TEVEKKÜL, SADAKAT, AHDE VEFA
İslâm, iman hazzı, varlık bilinci, ademiyet yörüngesinde bir ömür sürüş… Bu bilinç üzere bütün söz ve eylemlerimiz, kâinatta tek bir taşın durduğu yeri değiştirmeyecek bile olsa; sâfi kendi nefsimize yaptığımız revizyon bile fizikötesi tepkimeler meydana getirir. Bir taşın yer ettiği zeminden farklı bir zemine transferi, her ne kadar hacimli ve üç boyutlu bir değişim olsa da; bazı tesirler bunun gibi gözle görünür ve hesap edilir olmayacak; ama ölçülebilir etkilerden çok daha anlamlı ve faydalı bir değere işaret edecektir. Yaradan Rahmân Suresi ilk ayetlerinde bütün akıl karışıklıklarını gideren bir hitapla kalplerimizi şöyle titretir:
“Kur’an’ı rahmân öğretti. İnsanı O yarattı. Ona anlama ve anlatmayı öğretti.” (Rahmân/1-4)

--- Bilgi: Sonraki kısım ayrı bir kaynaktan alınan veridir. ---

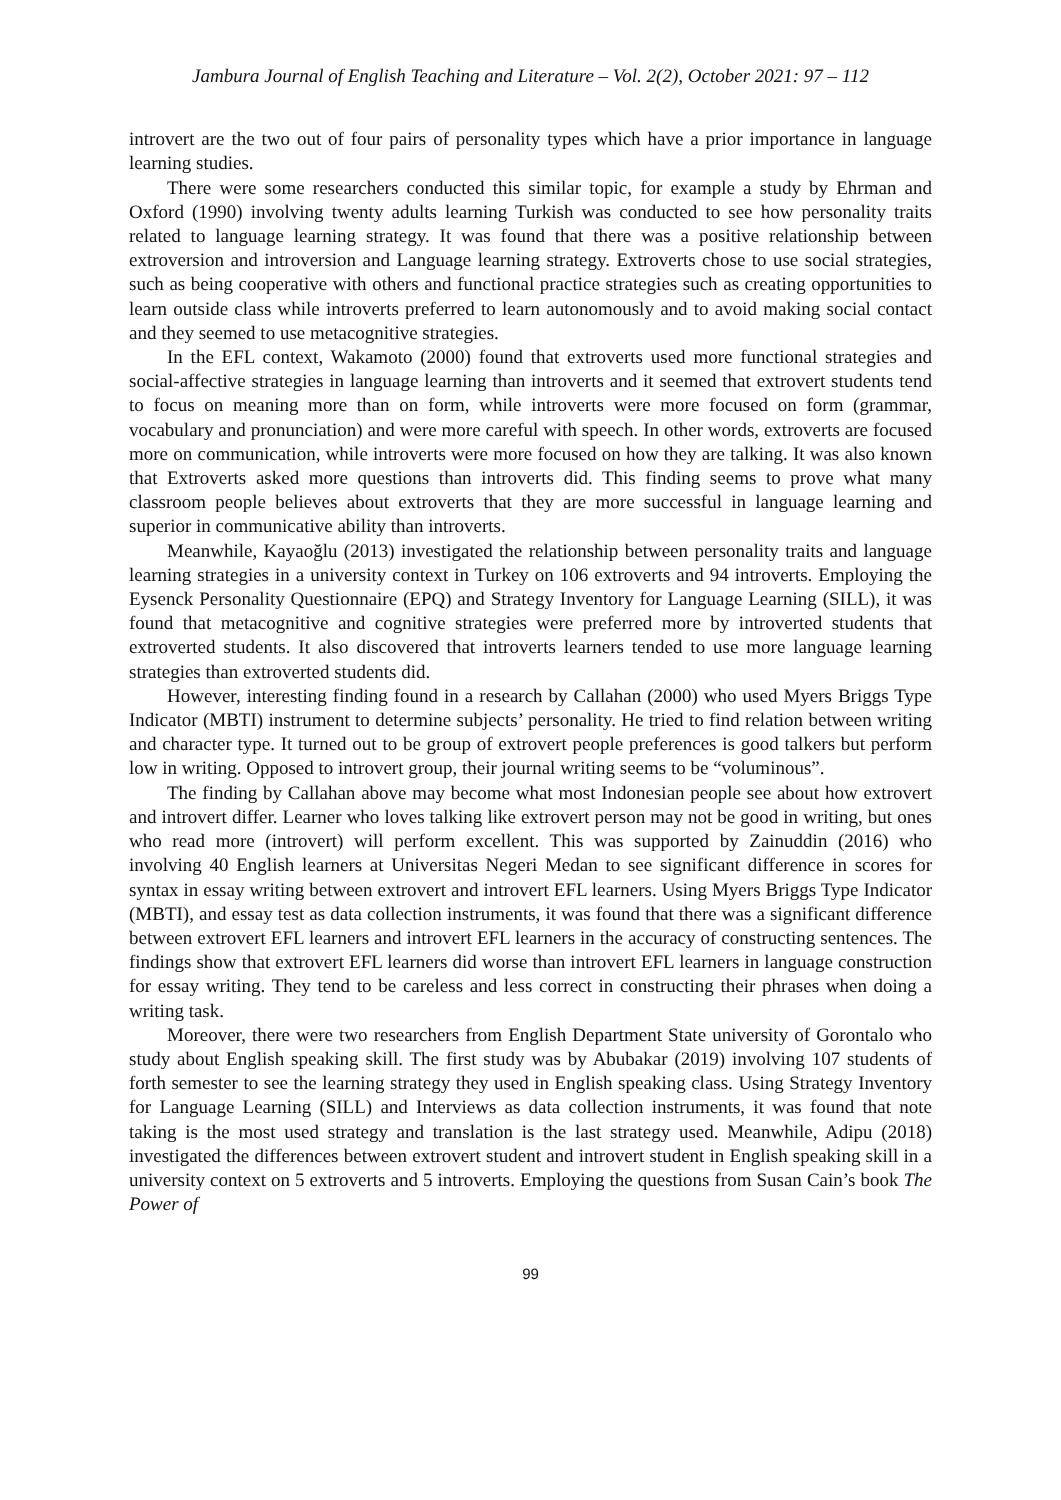Jambura Journal of English Teaching and Literature – Vol. 2(2), October 2021: 97 – 112
introvert are the two out of four pairs of personality types which have a prior importance in language learning studies.
There were some researchers conducted this similar topic, for example a study by Ehrman and Oxford (1990) involving twenty adults learning Turkish was conducted to see how personality traits related to language learning strategy. It was found that there was a positive relationship between extroversion and introversion and Language learning strategy. Extroverts chose to use social strategies, such as being cooperative with others and functional practice strategies such as creating opportunities to learn outside class while introverts preferred to learn autonomously and to avoid making social contact and they seemed to use metacognitive strategies.
In the EFL context, Wakamoto (2000) found that extroverts used more functional strategies and social-affective strategies in language learning than introverts and it seemed that extrovert students tend to focus on meaning more than on form, while introverts were more focused on form (grammar, vocabulary and pronunciation) and were more careful with speech. In other words, extroverts are focused more on communication, while introverts were more focused on how they are talking. It was also known that Extroverts asked more questions than introverts did. This finding seems to prove what many classroom people believes about extroverts that they are more successful in language learning and superior in communicative ability than introverts.
Meanwhile, Kayaoğlu (2013) investigated the relationship between personality traits and language learning strategies in a university context in Turkey on 106 extroverts and 94 introverts. Employing the Eysenck Personality Questionnaire (EPQ) and Strategy Inventory for Language Learning (SILL), it was found that metacognitive and cognitive strategies were preferred more by introverted students that extroverted students. It also discovered that introverts learners tended to use more language learning strategies than extroverted students did.
However, interesting finding found in a research by Callahan (2000) who used Myers Briggs Type Indicator (MBTI) instrument to determine subjects’ personality. He tried to find relation between writing and character type. It turned out to be group of extrovert people preferences is good talkers but perform low in writing. Opposed to introvert group, their journal writing seems to be “voluminous”.
The finding by Callahan above may become what most Indonesian people see about how extrovert and introvert differ. Learner who loves talking like extrovert person may not be good in writing, but ones who read more (introvert) will perform excellent. This was supported by Zainuddin (2016) who involving 40 English learners at Universitas Negeri Medan to see significant difference in scores for syntax in essay writing between extrovert and introvert EFL learners. Using Myers Briggs Type Indicator (MBTI), and essay test as data collection instruments, it was found that there was a significant difference between extrovert EFL learners and introvert EFL learners in the accuracy of constructing sentences. The findings show that extrovert EFL learners did worse than introvert EFL learners in language construction for essay writing. They tend to be careless and less correct in constructing their phrases when doing a writing task.
Moreover, there were two researchers from English Department State university of Gorontalo who study about English speaking skill. The first study was by Abubakar (2019) involving 107 students of forth semester to see the learning strategy they used in English speaking class. Using Strategy Inventory for Language Learning (SILL) and Interviews as data collection instruments, it was found that note taking is the most used strategy and translation is the last strategy used. Meanwhile, Adipu (2018) investigated the differences between extrovert student and introvert student in English speaking skill in a university context on 5 extroverts and 5 introverts. Employing the questions from Susan Cain’s book The Power of
99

Öyleyse Allah hakikati bildirmiş, istikameti öğretmiş, aklın, oluş ve duyuşları muvazene ile idrakini mümkün kılmıştır. Buna rağmen yine O Rahmân bize bildirir ki; idrak ve görüş (gözle ya da sezgi yoluyla…) perdeli ve sınırlıdır. Rabbin açık delilleri üzerinden akılla ve tecrübe etme yoluyla anlamını sindirdiğimiz bütün buyruklar nasıl ki bize, fıtrat kodları üzerinden doğru bir çizgi üzerinde ömür sürmeyi mümkün kılıyorsa; aklın henüz erişemediği ya da görünmez perdelerin görüşü engellediği vasatlarda da tevekkül, imanî sadakat ve ahde vefa ile bütün hayatımızı dizayn etmemiz gerekir.

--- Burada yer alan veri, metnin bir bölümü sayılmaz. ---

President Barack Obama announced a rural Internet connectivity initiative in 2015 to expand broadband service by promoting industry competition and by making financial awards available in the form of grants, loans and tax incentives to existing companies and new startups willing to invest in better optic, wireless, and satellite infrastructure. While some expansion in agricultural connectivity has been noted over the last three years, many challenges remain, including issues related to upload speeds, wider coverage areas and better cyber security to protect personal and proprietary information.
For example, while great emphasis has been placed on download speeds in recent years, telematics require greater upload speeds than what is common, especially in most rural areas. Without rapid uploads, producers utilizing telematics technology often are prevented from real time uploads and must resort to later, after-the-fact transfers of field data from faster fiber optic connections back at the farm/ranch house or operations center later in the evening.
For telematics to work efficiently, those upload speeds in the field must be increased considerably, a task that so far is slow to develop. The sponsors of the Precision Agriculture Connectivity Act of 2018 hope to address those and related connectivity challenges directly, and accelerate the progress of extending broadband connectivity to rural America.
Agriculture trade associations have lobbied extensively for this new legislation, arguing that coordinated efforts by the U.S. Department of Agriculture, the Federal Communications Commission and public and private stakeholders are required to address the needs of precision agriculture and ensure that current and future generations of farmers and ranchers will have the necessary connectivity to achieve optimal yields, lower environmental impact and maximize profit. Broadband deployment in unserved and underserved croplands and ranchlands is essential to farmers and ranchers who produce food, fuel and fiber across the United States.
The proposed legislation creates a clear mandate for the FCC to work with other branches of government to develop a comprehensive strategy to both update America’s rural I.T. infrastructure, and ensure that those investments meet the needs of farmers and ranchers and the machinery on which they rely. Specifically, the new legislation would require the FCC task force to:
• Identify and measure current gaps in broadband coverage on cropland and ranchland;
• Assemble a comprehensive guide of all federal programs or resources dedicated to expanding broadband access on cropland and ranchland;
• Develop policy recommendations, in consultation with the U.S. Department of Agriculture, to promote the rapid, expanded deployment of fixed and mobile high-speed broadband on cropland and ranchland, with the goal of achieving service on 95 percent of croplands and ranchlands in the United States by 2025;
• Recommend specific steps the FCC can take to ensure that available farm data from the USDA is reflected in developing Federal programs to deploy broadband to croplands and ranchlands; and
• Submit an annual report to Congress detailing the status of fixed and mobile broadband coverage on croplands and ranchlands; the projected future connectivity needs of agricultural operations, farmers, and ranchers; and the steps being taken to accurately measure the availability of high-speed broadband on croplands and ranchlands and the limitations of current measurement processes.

Madem ki Allah’ın yolu, insan olabilmek, insan kalabilmek, kendine ve kozmosa en yüksek fayda ile ömür sürebilmek için gerek şart; o hâlde bu kanaat üzere her olaya karşı duruşumuz da aynı itina ile var edilmeli.

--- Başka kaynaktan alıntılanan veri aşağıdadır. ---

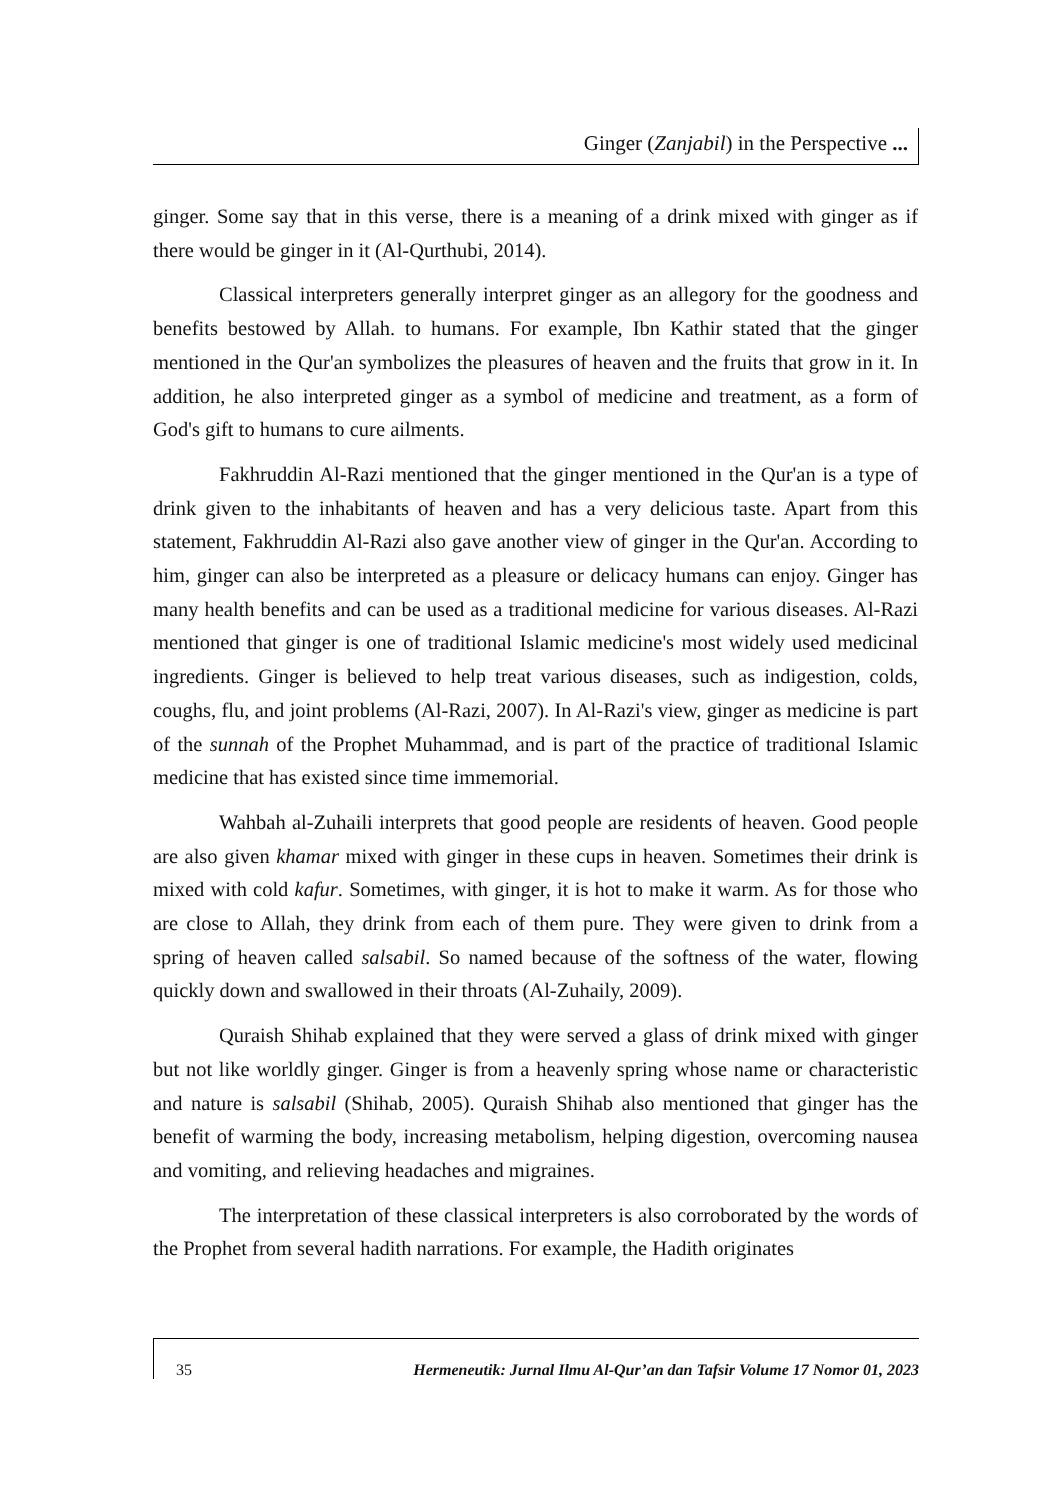Ginger (Zanjabil) in the Perspective ...
ginger. Some say that in this verse, there is a meaning of a drink mixed with ginger as if there would be ginger in it (Al-Qurthubi, 2014).
Classical interpreters generally interpret ginger as an allegory for the goodness and benefits bestowed by Allah. to humans. For example, Ibn Kathir stated that the ginger mentioned in the Qur'an symbolizes the pleasures of heaven and the fruits that grow in it. In addition, he also interpreted ginger as a symbol of medicine and treatment, as a form of God's gift to humans to cure ailments.
Fakhruddin Al-Razi mentioned that the ginger mentioned in the Qur'an is a type of drink given to the inhabitants of heaven and has a very delicious taste. Apart from this statement, Fakhruddin Al-Razi also gave another view of ginger in the Qur'an. According to him, ginger can also be interpreted as a pleasure or delicacy humans can enjoy. Ginger has many health benefits and can be used as a traditional medicine for various diseases. Al-Razi mentioned that ginger is one of traditional Islamic medicine's most widely used medicinal ingredients. Ginger is believed to help treat various diseases, such as indigestion, colds, coughs, flu, and joint problems (Al-Razi, 2007). In Al-Razi's view, ginger as medicine is part of the sunnah of the Prophet Muhammad, and is part of the practice of traditional Islamic medicine that has existed since time immemorial.
Wahbah al-Zuhaili interprets that good people are residents of heaven. Good people are also given khamar mixed with ginger in these cups in heaven. Sometimes their drink is mixed with cold kafur. Sometimes, with ginger, it is hot to make it warm. As for those who are close to Allah, they drink from each of them pure. They were given to drink from a spring of heaven called salsabil. So named because of the softness of the water, flowing quickly down and swallowed in their throats (Al-Zuhaily, 2009).
Quraish Shihab explained that they were served a glass of drink mixed with ginger but not like worldly ginger. Ginger is from a heavenly spring whose name or characteristic and nature is salsabil (Shihab, 2005). Quraish Shihab also mentioned that ginger has the benefit of warming the body, increasing metabolism, helping digestion, overcoming nausea and vomiting, and relieving headaches and migraines.
The interpretation of these classical interpreters is also corroborated by the words of the Prophet from several hadith narrations. For example, the Hadith originates
35 Hermeneutik: Jurnal Ilmu Al-Qur’an dan Tafsir Volume 17 Nomor 01, 2023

ZULMÜN OLDUĞU YERDE SUSULAMAZ
İslâm, zulmün olduğu yerde susmayı kabul etmez. Zalimden korkmayı, ona saygı duymayı ya da çıkar münasebeti sebebiyle zulmünü görmezden gelmeyi ahlâk, fıtrat, ademiyet kümesi içinde barındırmaz. Fakat bazen insanın var olan mukavemeti -biraz önce de dile getirdiğim üzere- hacimli bir taşın, gözle görünür bir mekân tebdiline müsaade etmeyebilir. Fakat bu, haklının yanında duruşumuzu beyan eden eylem ve sözlerimizin etkisiz kaldığı anlamını doğurmaz. Hac’da şeytan taşlamak nasıl ki insanlığın ortak düşmanına karşı bilinçli bir duruşu da sembolize ediyor ve durmamız gereken mihrakı bilinçaltımıza ve ruhumuza kadar nakşediyor; ama zahirde şeytanın yaralandığına dair bir delil bulamıyorsak da; bu, etkisiz bir hareket içinde olduğumuzu göstermemektedir. İnsan, Allah’ın emri üzere ifa ettiği tüm ibadetlerde olduğu gibi Hac ibadetinin bütün merhalelerinde de hem fıtrat kodlarına dönmekte hem de nerede ve ne için var olduğunu hatırlamaktayken; cılız bir taş atış hareketiyle ne büyük bir hareketler silsilesini tetiklediğini -duyu organları yoluyla olmasa da- bütün bunlardan daha hükûmetli olan hissediş, ruh ve kalp yoluyla anlayabilir.
DALGA DALGA BÜYÜYECEĞİZ
Terör devleti İsrail’in bu cani eylemleri karşısındaki her bir duruşumuz da buna benzetilebilir. Zalimin mallarını boykot etmek, mazlumun yanında oluşumuzu yazı, söz ve kefiye gibi sembollerle beyan etmek, zulmü dünyaya duyurabilmek uğruna verdiğimiz bütün bu mücadele, taşlanan şeytana verdiğimiz ölçülemeyen zararın yanında, nerede durduğumuzu ve kimliğimizi bilmek ve mazlumun kısılan sesini dünyaya haykırmak adına son derece hayatîdir. Bir yandan da zalimi boykot; elimizdeki cılız taşın devasa bir kütleye zarar vermeyeceği kaygısını doğurabilir. Fakat milyonla cılız taşın devasa bir kütle karşısında birlik olmasıyla, ne büyük bir yıkıma yol açacağını da akledebilmek gerek.
İsrail 20 binden fazla insanı öldürdü. Binlerce çocuğu paramparça etti. İnsanları evsiz, ailesiz, aşsız, susuz ve ilaçsız bıraktı. Nasıl ki bütün bu mezalim, dünyada İslâm’ın dalga dalga yayılışına ilahi bir hikmetle yol açtıysa, bizim o cılız sandığımız tepkilerimiz de halka halka eklenecek, dalga dalga büyüyecek ve çığ etkisiyle kâinata yüksek perdeden bir tını bırakacaktır. Hiçbir şey olmasa dahi, nerede durduğumuz, kimliğimiz ve insanlık makamından düşmemek adına bile terör devleti İsrail ve destekçilerine, elimizden gelen bütün tepkileri vermeli, mazlum ve haklı Filistin halkının yanında oluşumuzu her mecrada ve her dilde haykırmaya devam etmeliyiz!